*To do*
Beneath this task is a listing; tally its lines that contain "Tanager" and give only the total.
--- Available records ---
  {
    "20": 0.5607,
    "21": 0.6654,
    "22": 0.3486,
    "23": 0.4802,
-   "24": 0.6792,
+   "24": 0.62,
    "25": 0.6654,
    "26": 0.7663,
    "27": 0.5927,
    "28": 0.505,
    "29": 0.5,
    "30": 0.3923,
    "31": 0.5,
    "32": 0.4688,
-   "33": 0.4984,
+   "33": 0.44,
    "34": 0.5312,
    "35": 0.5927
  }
---
--- Available records ---
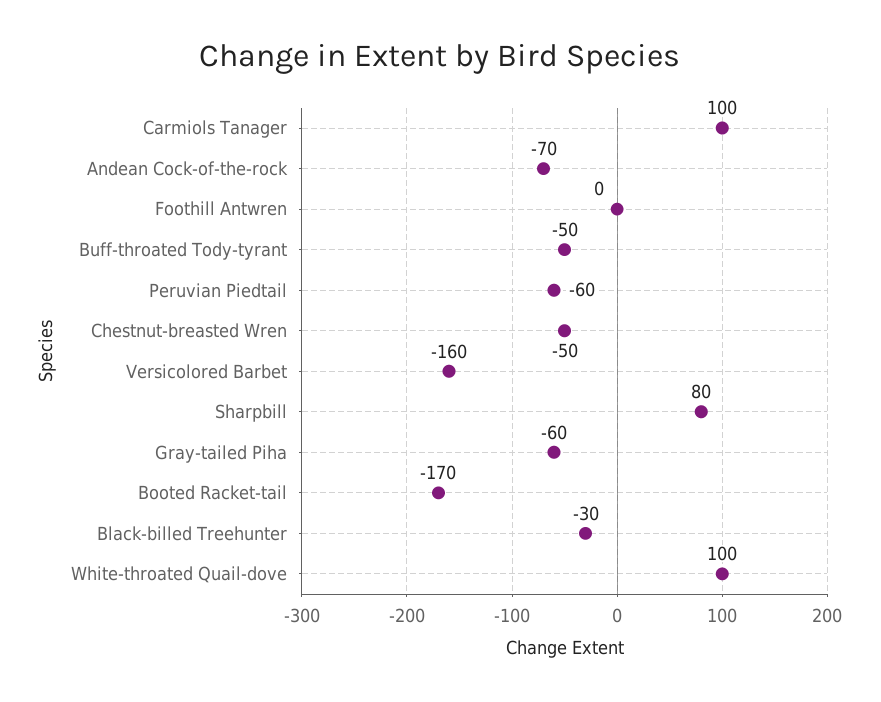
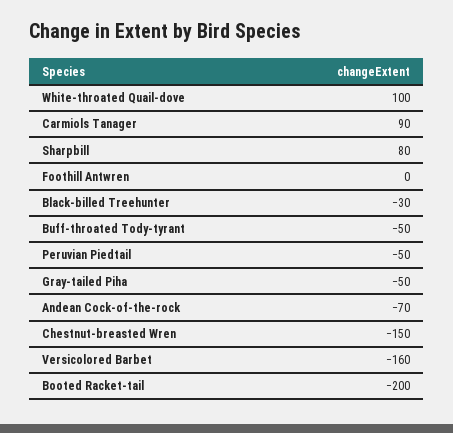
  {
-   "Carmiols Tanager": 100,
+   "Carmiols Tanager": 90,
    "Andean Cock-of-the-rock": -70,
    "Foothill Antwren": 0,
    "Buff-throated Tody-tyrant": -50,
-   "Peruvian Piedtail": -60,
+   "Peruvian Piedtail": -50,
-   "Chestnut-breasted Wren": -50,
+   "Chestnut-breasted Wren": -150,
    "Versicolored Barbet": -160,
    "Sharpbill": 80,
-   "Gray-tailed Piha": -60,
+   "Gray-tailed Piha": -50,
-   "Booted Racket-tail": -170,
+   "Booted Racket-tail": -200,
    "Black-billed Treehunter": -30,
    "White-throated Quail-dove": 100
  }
---
--- Available records ---
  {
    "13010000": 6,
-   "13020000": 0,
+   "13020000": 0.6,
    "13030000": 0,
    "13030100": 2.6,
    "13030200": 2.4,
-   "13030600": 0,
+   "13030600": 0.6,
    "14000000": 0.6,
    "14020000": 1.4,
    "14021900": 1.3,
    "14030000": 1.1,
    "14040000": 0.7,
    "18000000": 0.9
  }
---
*Result of the task*
2